◆ Data extract ◆
◆ ◆ ◆ ◆
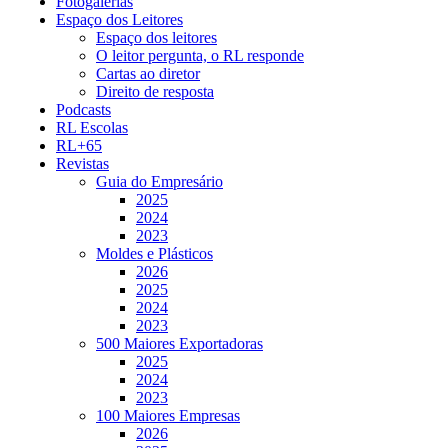
Fotogalerias
Espaço dos Leitores
Espaço dos leitores
O leitor pergunta, o RL responde
Cartas ao diretor
Direito de resposta
Podcasts
RL Escolas
RL+65
Revistas
Guia do Empresário
2025
2024
2023
Moldes e Plásticos
2026
2025
2024
2023
500 Maiores Exportadoras
2025
2024
2023
100 Maiores Empresas
2026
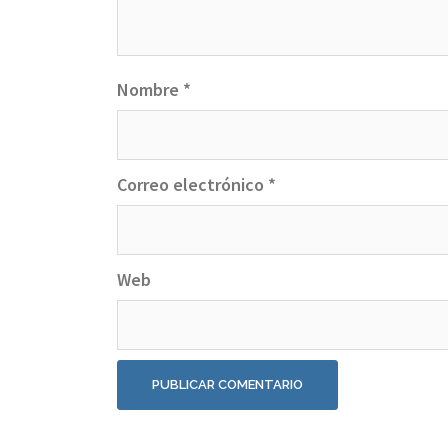
Nombre
*
Correo electrónico
*
Web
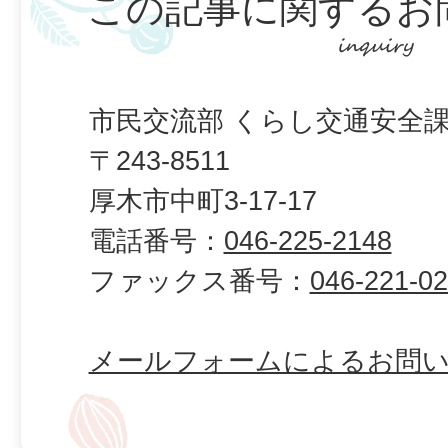
この記事に関するお
市民交流部 くらし交通安全課
〒243-8511
厚木市中町3-17-17
電話番号：
046-225-2148
ファックス番号：
046-221-0
メールフォームによるお問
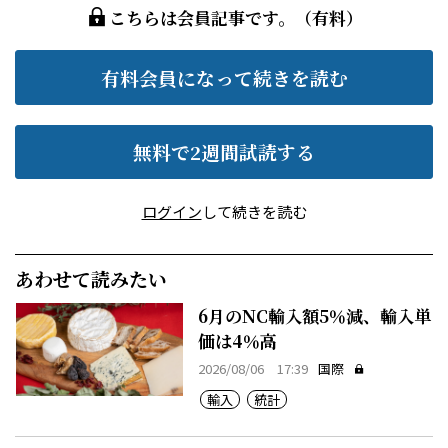
こちらは会員記事です。（有料）
有料会員になって続きを読む
無料で2週間試読する
ログイン
して続きを読む
あわせて読みたい
6月のNC輸入額5％減、輸入単
価は4％高
2026/08/06 17:39
国際
輸入
統計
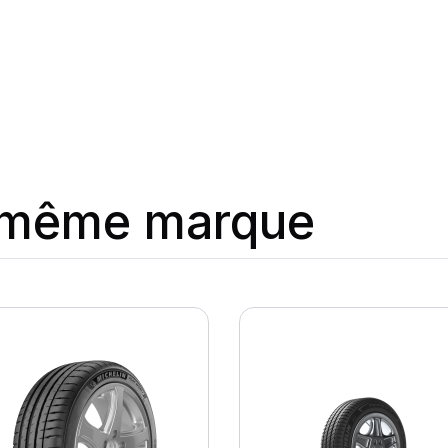
a même marque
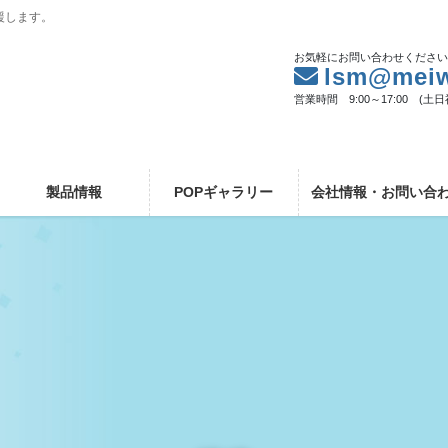
援します。
お気軽にお問い合わせくださ
lsm@meiw
営業時間 9:00～17:00 (土
製品情報
POPギャラリー
会社情報・お問い合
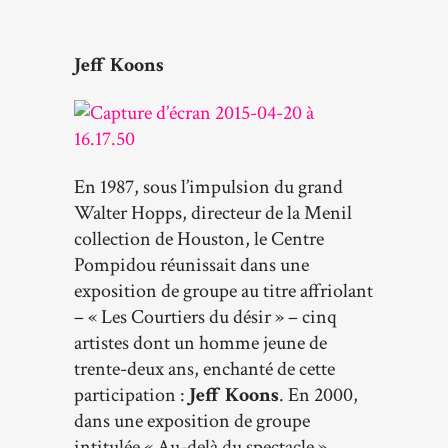
Jeff Koons
En 1987, sous l’impulsion du grand
Walter Hopps, directeur de la Menil
collection de Houston, le Centre
Pompidou réunissait dans une
exposition de groupe au titre affriolant
– « Les Courtiers du désir » – cinq
artistes dont un homme jeune de
trente-deux ans, enchanté de cette
participation :
Jeff Koons
. En 2000,
dans une exposition de groupe
intitulée « Au-delà du spectacle »,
◆ ◆ ◆ ◆
◆ Task to complete ◆
Calculate how many lines of the material include the string "groupe", and state that number by itself.

◆ Answer to the problem ◆
2